Total number of stations in which defects were found but the cause of the error could not be identified categorized by the type of sensor used.

All errors identified were operational errors related to maintenance routines, the location of the sensor and QC of the data. However, there are 78 stations in which the presence of an error was evident but it was not possible to identify the exact cause of the defect. The classification of these errors by the type of pyranometer of the station (Fig. 6) reveals that the majority of these defects appear in low-quality sensors: photodiodes (62 sensors) and second class thermopiles (6 sensors). Besides, the 8 stations without information about the pyranometer belong to SIAR, where the majority of the sensors are photodiodes as well. The cause of the error was unknown only for two high quality sensors, one AEMET secondary standard and one Meteocat first class pyranometers. Both networks only provide daily data without cost, which prevents creating the hourly irradiance plot (plot B) for the visual analysis of flagged samples. Hence, the most likely cause here is the existence of an unidentified low-magnitude operational error. In the case of second class sensors, and specially in photodiodes, the most likely cause of these deviations is the presence of equipment errors.
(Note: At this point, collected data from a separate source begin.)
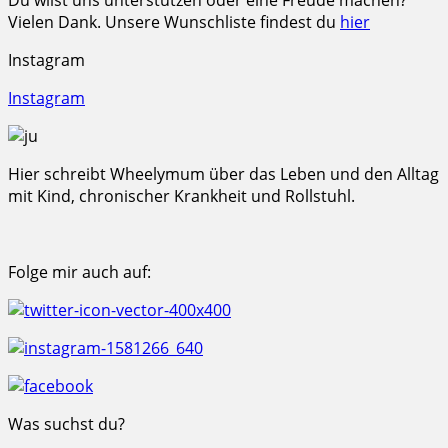
Vielen Dank. Unsere Wunschliste findest du
hier
Instagram
Instagram
Hier schreibt Wheelymum über das Leben und den Alltag
mit Kind, chronischer Krankheit und Rollstuhl.
Folge mir auch auf:
Was suchst du?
Compared to thermopiles, photodiodes are more affected by cosine and temperature errors, an besides, they have a limited spectral response because they are made by silicon detectors. Silicon has a spectral response within 350–1100 nm that includes only about the 70–75% of total shortwave incoming radiation. Hence, the calibration constant does not account for non-linear variations of the solar spectrum out of the bandwidths covered by silicon. This occurs with changes in aerosol or water vapor concentrations and with variations of sun elevation that modify the main atmospheric scattering process. As a consequence, photodiodes need to be carefully calibrated against thermopile instruments. Independent correction factors for cosine errors, temperature dependence and spectral response are required to obtain field accuracies within the ranges specified by the manufacturer. These corrections should be applied individually for each location taking into consideration the particular conditions of each place and sensor. Therefore, the use of the same correction factors for all SIAR photodiodes, or even the lack of correction factors, may be the cause of the deviations observed. The maintenance procedures of SIAR network are also questioned after finding a large number of operational errors in SIAR stations. Therefore, these small deviations may be also caused by undetected operational errors. It is not easy to identify which cause leads to the deviations observed in each photodiode. Further work is required to gain a better understanding of the limitations of photodiodes, analyzing the half-hourly measurements provided by SIAR stations. Nonetheless, it is clear there are significant differences in terms of quality between SIAR photodiodes and thermopile sensors. Overall, our QC method was not only able to detect operational errors but also some equipment errors, which are the most difficult to detect due to the low-magnitude deviations introduced.

4 Conclusions

A hybrid QC algorithm for solar radiation data, which is based on the analysis of the deviations between satellite-based models and ground records, was validated using 748 Spanish ground monitoring stations that measure global horizontal irradiance. The results reveal that the QC algorithm can detect operational and equipment errors that are rarely found by conventional QC methods, such as the BSRN tests. Besides, this study manifests the low-quality of some of Spanish networks such as SIAR, MeteoGalicia, Euskalmet and SOS Rioja. These networks present defects in 50% or more of the stations. Most of these defects are operational errors related to an inadequate placement of the sensor, a lack of maintenance and a lack of quality control of the data, but the method was also able to identify potential equipment errors in silicon-based photodiode pyranometers. We conclude that data from these networks should be generally avoided in applications requiring solar radiation data.